Following a meeting with the prime minister yesterday morning, Consultant Physicians Staff Association (CPSA) President Dr. Locksley Munroe said senior physicians are expected to meet with the financial secretary today in hopes of resolving their concerns.
The CPSA, which represents 130 consultant physicians, withdrew labor last week, forcing Princess Margaret Hospital (PMH) to cancel all non-emergency services.
The physicians have highlighted concerns with working conditions, and a lack of health insurance, and said they have not received raises in 10 years.
The weeks of negotiations between the CPSA and the Public Hospitals Authority (PHA) have proven fruitless.

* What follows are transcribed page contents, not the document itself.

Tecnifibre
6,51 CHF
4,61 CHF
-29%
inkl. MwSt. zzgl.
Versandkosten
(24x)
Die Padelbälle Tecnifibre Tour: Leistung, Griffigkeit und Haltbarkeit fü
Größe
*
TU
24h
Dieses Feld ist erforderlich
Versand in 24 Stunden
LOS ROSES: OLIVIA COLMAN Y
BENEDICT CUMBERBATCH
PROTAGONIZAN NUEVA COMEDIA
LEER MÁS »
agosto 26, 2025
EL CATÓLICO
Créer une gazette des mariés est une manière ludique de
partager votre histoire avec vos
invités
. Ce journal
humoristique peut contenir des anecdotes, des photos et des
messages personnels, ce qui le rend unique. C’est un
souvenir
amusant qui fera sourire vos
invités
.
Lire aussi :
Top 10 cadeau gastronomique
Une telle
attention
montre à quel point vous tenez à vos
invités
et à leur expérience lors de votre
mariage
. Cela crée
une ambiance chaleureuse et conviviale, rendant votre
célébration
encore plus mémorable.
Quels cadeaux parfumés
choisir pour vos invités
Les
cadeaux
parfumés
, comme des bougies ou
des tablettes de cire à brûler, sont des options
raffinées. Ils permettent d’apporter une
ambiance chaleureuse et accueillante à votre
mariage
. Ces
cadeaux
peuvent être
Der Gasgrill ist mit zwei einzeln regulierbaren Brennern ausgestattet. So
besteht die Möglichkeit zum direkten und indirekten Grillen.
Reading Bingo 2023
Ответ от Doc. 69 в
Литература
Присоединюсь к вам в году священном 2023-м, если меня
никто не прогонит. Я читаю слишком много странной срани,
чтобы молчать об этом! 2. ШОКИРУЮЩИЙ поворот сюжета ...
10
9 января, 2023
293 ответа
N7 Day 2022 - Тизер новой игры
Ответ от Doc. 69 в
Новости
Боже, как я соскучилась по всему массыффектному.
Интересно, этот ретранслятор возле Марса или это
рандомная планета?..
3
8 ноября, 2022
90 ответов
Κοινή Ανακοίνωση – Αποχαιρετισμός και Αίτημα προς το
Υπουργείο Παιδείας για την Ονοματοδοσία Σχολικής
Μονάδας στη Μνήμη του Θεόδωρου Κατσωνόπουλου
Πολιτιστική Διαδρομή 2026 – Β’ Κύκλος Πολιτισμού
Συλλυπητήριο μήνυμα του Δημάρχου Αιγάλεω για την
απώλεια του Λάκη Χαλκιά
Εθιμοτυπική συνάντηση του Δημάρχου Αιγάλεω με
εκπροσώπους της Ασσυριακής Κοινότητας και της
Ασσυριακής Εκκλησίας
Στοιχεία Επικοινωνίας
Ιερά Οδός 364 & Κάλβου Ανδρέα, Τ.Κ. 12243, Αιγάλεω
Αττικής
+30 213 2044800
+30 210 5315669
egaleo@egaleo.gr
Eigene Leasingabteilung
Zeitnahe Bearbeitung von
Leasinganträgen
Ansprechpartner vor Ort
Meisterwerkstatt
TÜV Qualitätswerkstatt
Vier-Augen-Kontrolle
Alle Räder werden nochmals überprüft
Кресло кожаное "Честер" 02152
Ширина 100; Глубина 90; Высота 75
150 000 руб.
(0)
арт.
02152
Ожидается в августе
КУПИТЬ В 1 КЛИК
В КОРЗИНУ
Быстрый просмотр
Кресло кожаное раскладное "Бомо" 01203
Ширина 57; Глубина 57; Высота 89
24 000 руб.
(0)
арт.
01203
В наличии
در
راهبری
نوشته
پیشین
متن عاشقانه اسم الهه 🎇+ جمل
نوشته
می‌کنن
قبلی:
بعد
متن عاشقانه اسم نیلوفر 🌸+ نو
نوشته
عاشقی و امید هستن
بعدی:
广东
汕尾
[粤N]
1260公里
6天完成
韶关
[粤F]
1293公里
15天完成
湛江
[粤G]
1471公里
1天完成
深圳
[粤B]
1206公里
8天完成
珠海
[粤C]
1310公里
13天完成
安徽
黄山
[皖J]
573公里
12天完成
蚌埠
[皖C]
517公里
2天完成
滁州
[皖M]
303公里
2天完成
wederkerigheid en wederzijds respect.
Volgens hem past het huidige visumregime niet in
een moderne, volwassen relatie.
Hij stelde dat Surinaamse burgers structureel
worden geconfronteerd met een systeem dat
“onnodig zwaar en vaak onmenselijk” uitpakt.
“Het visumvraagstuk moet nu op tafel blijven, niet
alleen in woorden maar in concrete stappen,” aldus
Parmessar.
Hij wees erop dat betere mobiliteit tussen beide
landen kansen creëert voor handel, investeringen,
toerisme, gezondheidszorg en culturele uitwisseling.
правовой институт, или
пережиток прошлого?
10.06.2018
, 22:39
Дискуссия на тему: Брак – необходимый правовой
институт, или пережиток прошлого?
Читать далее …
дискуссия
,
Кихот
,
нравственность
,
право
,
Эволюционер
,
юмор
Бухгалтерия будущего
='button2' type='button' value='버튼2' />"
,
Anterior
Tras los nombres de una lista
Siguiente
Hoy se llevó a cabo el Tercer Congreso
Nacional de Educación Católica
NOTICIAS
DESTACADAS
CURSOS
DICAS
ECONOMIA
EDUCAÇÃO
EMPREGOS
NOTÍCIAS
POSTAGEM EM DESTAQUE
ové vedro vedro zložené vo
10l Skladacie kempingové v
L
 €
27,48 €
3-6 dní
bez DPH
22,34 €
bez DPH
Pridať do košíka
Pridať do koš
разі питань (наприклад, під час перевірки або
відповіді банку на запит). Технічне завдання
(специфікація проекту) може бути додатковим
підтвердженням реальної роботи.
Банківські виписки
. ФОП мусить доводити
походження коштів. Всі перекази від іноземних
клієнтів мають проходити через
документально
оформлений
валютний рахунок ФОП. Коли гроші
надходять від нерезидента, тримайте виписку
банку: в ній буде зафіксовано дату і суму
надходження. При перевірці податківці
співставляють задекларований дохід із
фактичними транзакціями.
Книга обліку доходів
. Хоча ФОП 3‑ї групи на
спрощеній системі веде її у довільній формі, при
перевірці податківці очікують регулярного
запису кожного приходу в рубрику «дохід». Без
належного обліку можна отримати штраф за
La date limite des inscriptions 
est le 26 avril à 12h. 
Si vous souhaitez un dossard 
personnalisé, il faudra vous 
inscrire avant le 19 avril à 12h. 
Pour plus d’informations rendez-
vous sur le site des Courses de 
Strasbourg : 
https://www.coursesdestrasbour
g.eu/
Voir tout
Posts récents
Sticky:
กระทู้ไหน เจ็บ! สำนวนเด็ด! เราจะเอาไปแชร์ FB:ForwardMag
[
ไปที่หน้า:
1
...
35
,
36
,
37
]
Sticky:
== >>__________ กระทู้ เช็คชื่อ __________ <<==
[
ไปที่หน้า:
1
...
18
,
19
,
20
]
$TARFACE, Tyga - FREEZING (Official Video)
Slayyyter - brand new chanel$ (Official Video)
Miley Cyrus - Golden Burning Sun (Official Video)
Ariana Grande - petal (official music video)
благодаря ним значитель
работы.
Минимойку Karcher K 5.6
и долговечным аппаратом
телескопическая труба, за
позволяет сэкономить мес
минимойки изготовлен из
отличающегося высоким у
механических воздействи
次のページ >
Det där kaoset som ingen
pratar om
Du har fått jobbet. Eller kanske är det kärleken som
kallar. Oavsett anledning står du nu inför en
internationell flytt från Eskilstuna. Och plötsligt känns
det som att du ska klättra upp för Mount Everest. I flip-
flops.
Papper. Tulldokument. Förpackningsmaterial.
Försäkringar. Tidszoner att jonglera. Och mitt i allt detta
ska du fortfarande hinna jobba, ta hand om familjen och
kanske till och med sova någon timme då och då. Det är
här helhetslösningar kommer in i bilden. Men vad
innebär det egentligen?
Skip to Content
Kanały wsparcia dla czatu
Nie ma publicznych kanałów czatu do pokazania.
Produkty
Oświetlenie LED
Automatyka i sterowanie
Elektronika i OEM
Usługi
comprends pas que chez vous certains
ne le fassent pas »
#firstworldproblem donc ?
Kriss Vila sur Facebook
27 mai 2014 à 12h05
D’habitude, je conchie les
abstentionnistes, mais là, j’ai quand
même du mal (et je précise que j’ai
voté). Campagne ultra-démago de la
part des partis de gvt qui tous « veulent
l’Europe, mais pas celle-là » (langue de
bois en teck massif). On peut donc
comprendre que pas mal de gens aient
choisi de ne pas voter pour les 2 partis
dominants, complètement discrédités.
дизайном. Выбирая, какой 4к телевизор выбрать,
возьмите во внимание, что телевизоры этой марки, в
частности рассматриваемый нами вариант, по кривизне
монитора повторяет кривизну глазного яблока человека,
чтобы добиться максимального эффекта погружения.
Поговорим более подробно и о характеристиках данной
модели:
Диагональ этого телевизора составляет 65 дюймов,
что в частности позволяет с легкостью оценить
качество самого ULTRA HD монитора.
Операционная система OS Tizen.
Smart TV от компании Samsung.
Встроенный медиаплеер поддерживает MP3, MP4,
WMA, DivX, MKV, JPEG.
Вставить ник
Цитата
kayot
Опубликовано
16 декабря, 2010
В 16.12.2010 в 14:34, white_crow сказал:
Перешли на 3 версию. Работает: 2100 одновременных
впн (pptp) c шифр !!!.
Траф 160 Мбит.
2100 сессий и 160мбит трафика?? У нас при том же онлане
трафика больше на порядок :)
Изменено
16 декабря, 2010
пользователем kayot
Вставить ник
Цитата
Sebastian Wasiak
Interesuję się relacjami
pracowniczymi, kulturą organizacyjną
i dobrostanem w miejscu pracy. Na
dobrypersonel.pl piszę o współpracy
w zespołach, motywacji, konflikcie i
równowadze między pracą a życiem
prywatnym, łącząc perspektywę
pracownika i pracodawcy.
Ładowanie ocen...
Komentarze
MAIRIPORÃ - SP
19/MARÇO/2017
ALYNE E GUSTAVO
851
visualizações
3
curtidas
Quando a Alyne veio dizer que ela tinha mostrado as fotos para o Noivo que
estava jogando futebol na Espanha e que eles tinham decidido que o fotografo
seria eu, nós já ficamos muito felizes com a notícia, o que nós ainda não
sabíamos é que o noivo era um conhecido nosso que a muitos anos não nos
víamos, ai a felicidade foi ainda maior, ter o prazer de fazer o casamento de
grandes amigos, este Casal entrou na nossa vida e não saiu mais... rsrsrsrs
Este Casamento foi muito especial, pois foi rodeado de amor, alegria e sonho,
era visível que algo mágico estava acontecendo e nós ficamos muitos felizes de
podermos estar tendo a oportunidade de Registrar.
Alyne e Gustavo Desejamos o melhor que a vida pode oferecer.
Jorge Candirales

Prime Minister Dr. Hubert Minnis met with the CPSA yesterday in an effort to resolve the standoff.
“The meeting went fairly well,” said Munroe outside the Office of the Prime Minister.
“He has committed to resolving the issue [with] whatever [power] he has. It has not been resolved at this moment; however, he has organized a meeting of priority between the CPSA, the Financial Secretary Mr. Marlon Johnson and some person from the Ministry of Finance.
“At that meeting it is expected that an amicable, satisfactory agreement will be signed off on and therefore we’re looking forward to that meeting.”
Johnson said that during the meeting he will “review the proposals put forward by them (CPSA) and to determine the best quality of advice to give to the prime minister” regarding the situation.
The CPSA president said senior physicians will not return to work until their issues are resolved.
Munroe expressed optimism that a resolution would happen soon.
“Well I think the prime minister has provided an avenue for us to bypass that stalemate,” he said.
“I think within 24 hours or so maybe we should be able to make a different statement to the public.”
He added: “[The meeting] has moved the process forward. It hasn’t brought it to the conclusion but the process has been moved forward in a manner where you can almost see that there will be a resolution, almost.”
When asked whether this meant the public should expect a return of senior physicians to PMH, Munroe said, “That is going to depend on the outcome of that meeting [today] with financial secretary and [the] person from the Ministry of Finance then that statement will be made.
“We are not going to make any statement that will turn out be false or cause us to have to step back.”
Munroe declined to say what it would take for senior physicians to return to work “because it hasn’t been agreed to” yet.